━━━━━ Passage provided

Does this make sense? Would this make more sense than separate scaffolds like I currently have?

billgathen commented 11 years ago

As usual, there are opposing forces at work here: efficiency versus maintainability. My best advice is to do whichever minimizes pain for you and your users. "Pain-Driven Programming" is often a useful paradigm when deciding how to refactor/optimize code.

A question to ask is "how many times will a user access their privacy or profile pages?" If you're talking about a couple times a day across the entire user base, the added load of pulling two separate models amounts to milliseconds: neither your server or your users are going to notice. Even if "maximum efficiency" means 20 millis and "horribly inefficient" means 43 (over twice as long!), they'll still both appear instantaneous to the user.

On the flip side is ease of use for the programmer. My rule is that if it isn't hurting the user experience and it isn't requiring extra hardware, make it as easy to maintain as possible.

Splitting the data across 3 models is intended to keep things in neat little boxes so you only deal with the part of the user you're interested in at that moment. But a user page will never access the 2 dependent datasets except through the user model, so they are effectively linked regardless. If you were displaying cross-user data (say a page that displays what percentage of men vs women are on the site, or a pie chart breaking out the various "favorite activities"), then there would be situations when you'd query directly against the profile model and skip the user model entirely. But those queries could be run against a consolidated user model without change.

Your description of the user model sounds more like a "user login" model: it doesn't represent a complete "user" concept. If the total number of fields across the 3 models is manageable (and you'll have to decide that for yourself, but you should be able to handle at least a dozen or so before it starts getting unwieldy), I'd consolidate in order to have everything you're interested in in a single location. If that starts causing you pain, split the painful parts out into their own model. The pain will show you how to do it. Until you feel pain, you're just guessing.

━━━━━━━━━━

▶ _Exercise requirements_:
1: In the reply about user models, what does the writer do when a choice neither hurts the user experience nor requires extra hardware?
2: In the reply about user models, why does the writer say that the extra load of pulling two separate models would go unnoticed? Answer in one to three sentences.
3: Write the next part of the reply about user models, starting after its final sentence.

━━━━━ Data under study

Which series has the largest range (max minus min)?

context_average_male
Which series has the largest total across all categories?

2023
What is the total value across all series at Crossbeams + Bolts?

━━━━━━━━━━

▶ _Answers per task_:
1: The writer makes it as easy to maintain as possible.

2: If users open their privacy or profile pages only a couple of times a day across the whole user base, the extra load amounts to milliseconds. Even a slow case of 43 milliseconds against a fast case of 20 would still appear instantaneous to users.

3:
As far as templates go, different views can depend on the same model, so all 3 views would depend on the consolidated user model: there's no requirement that you display ALL the model attributes in every form, just the relevant ones.

A common technique these days is to include multiple related forms on the same page, with javascript that hides all but the one you're currently interested in and tabs that allow the user to navigate between them without switching pages. Very fast and easy to maintain for the programmer, since they can all be sections of a single form underneath. I'd give that a serious try.

coderbydesign commented 11 years ago

I think Bill hit it on the head. The takeaway being: if it's something that's obviously affecting the user experience, it's worth the time spent changing. If the perceived inefficiency is not affecting the user experience or hardware requirements, it can sometimes be easy to over-design, or refactor too much, too soon. With that said, as Bill mentioned, if something becomes too difficult to maintain and there is no real affect on user experience, it can still be advantageous to "clean up your mess" (http://www.youtube.com/watch?v=f5I1iyso29U) to help make the app more maintainable and extendable.

The difficult thing that I've encountered, especially in agile development, is that it can be difficult if not impossible to predict all trouble-points in an application before it's in production. Bill's comment on "feeling the pain" is something that I've tried to embrace. Thinking forward as much as you can, and anticipating issues or changes can make things easier when things do end up needing to be changed, but in some cases you may be making things harder on yourself by solving problems that don't yet (and may never) exist. As long as you've allowed for it, once you feel the pain you can generally let the issue guide you to the correct design solution. There seems to be a balance of design for efficiency/UE and design for maintainability that can change from project to project. That's just my two cents on a broader level from my experience.